This collection of solos accompanied by a string orchestra is the first collaboration between Heritage and the Chamber Ensemble of London. It has been issued to commemorate the 10th anniversary of the death of Sir Malcolm Arnold and it features nine world premiere recordings.

The entire collection showcases some beautiful, flowing music where melody rules supreme. There’s nothing pretentious or taxing here but you can just wallow in the romantic tunes and, in the case of Malcolm Arnold, smile at the capricious fun and frolics that he creates.

First of all, let’s concentrate on Malcolm Arnold. The CD opens with his Serenade, an attractive mini concerto in five short but distinct sections. It is played with authority by Michael Butten. The Concertino for Clarinet, played with great verve by Peter Cigleris, follows a number of slow, romantic pieces included on the disc and as such it cleanses the palette and changes the mood from one of lush romanticism to one of Arnold playfulness. It is so typical of Arnold and the music could not be mistaken for that of any other composer. The Five Pieces for Violin bring the CD to a close and in many ways this is the most interesting work in the collection. Written for Menuhin, the composer captures a remarkable range of styles and influences over a mere 9-minute time span. Peter Fisher plays the work with finesse and care.

The other pieces, by and large, take us into somewhat unknown territory but there are some real gems to be heard. The Jenkins Romance is unashamedly romantic and it’s good to hear the golden sound of the viola getting some limelight for once. The soloist, Richard Waters, also features in Viola Air, a bitter-sweet love song by Paul Carr. This is a beautiful tear jerker of a piece. Salut d’Amour is a soupy, over-the-top cello arrangement of Elgar’s sugary concoction but what a great tune it is, played with passion by Michael Mace. Talking of Elgar, Winter Sunshine by Don Shearman has a distinct Elgarian grace about it and this legato clarinet solo is played with a simple charm and elegance by Peter Cigleris.

The three remaining works feature Chris Shrimpton on harmonica. There’s something remarkably evocative about the harmonica and it is well suited to the musical landscape, On Pevensey Levels, by Paul Lewis. Admittedly a solo violin would have been a suitable alternative but the work itself is pure nature music and will be enjoyed by those who admire Butterworth’s A Shropshire Lad, by way of an example. Rhapsody and Cologne, both by Jenkins, give Chris Shrimton further opportunities to demonstrate his expertise. Rhapsody has a really catchy tune but it does illustrate one of the shortcomings of the instrument – its inability to produce a true legato.

This is a valuable collection of rarities that will have an appeal to fans of Malcolm Arnold and lovers of British light music. Soloists and orchestra are in fine form and the recording is rich and easy on the ear. Overall, this is a most unusual and pleasant experience.
--------------------
Exercise a: Update the listing below, which consists of pictures of pages each followed by the text read from them. Replace "Consolas" with "Consoles", keep every other line unchanged, and leave the pictures out of your answer.

Data to use:
--------------------
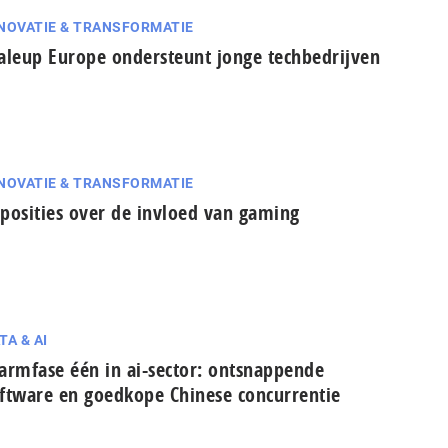
NOVATIE & TRANSFORMATIE
aleup Europe ondersteunt jonge techbedrijven
NOVATIE & TRANSFORMATIE
posities over de invloed van gaming
TA & AI
armfase één in ai-sector: ont­snap­pen­de
ftware en goedkope Chinese con­cur­ren­tie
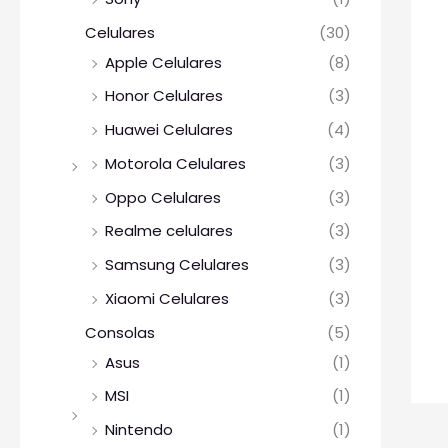
Celulares
(30)
Apple Celulares
(8)
Honor Celulares
(3)
Huawei Celulares
(4)
Motorola Celulares
(3)
Oppo Celulares
(3)
Realme celulares
(3)
Samsung Celulares
(3)
Xiaomi Celulares
(3)
Consolas
(5)
Asus
(1)
MSI
(1)
Nintendo
(1)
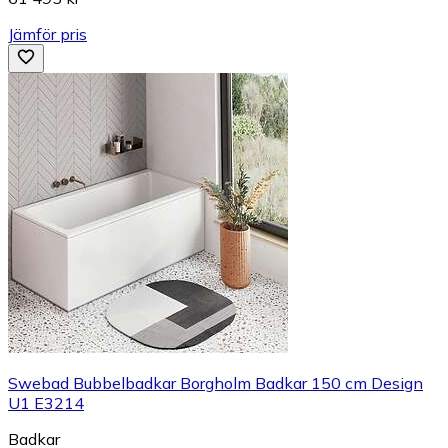
Jämför pris
Swebad Bubbelbadkar Borgholm Badkar 150 cm Design
U1 E3214
Badkar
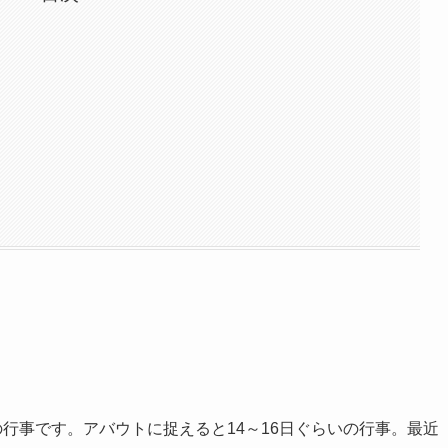
の行事です。アバウトに捉えると14～16日ぐらいの行事。最近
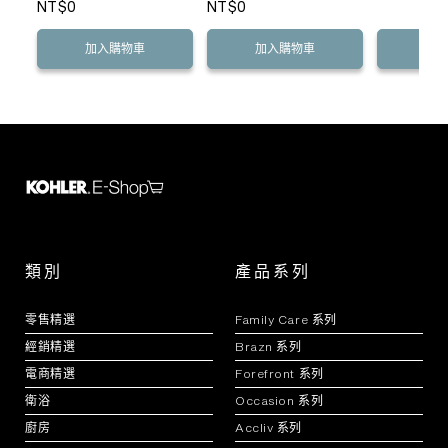
NT$0
NT$0
加入購物車
加入購物車
加
類別
產品系列
零售精選
Family Care 系列
經銷精選
Brazn 系列
電商精選
Forefront 系列
衛浴
Occasion 系列
廚房
Accliv 系列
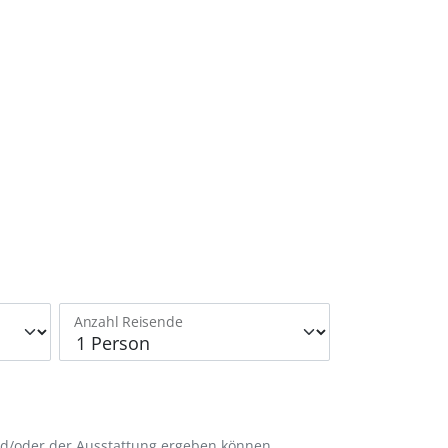
Anzahl Reisende
nd/oder der Ausstattung ergeben können.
--------------------
Exercise b:
Answer these questions from the CD review:
(i) What occasion was the collection issued to commemorate?
(ii) Who plays Arnold's Five Pieces for Violin?
(iii) Who composed On Pevensey Levels?

Response box a:
NOVATIE & TRANSFORMATIE
aleup Europe ondersteunt jonge techbedrijven
NOVATIE & TRANSFORMATIE
posities over de invloed van gaming
TA & AI
armfase één in ai-sector: ont­snap­pen­de
ftware en goedkope Chinese con­cur­ren­tie
Celulares
(30)
Apple Celulares
(8)
Honor Celulares
(3)
Huawei Celulares
(4)
Motorola Celulares
(3)
Oppo Celulares
(3)
Realme celulares
(3)
Samsung Celulares
(3)
Xiaomi Celulares
(3)
Consoles
(5)
Asus
(1)
MSI
(1)
Nintendo
(1)
Jämför pris
Swebad Bubbelbadkar Borgholm Badkar 150 cm Design
U1 E3214
Badkar
の行事です。アバウトに捉えると14～16日ぐらいの行事。最近
NT$0
NT$0
加入購物車
加入購物車
加
類別
產品系列
零售精選
Family Care 系列
經銷精選
Brazn 系列
電商精選
Forefront 系列
衛浴
Occasion 系列
廚房
Accliv 系列
Anzahl Reisende
nd/oder der Ausstattung ergeben können.

Response box b:
(i) The 10th anniversary of the death of Sir Malcolm Arnold.
(ii) Peter Fisher.
(iii) Paul Lewis.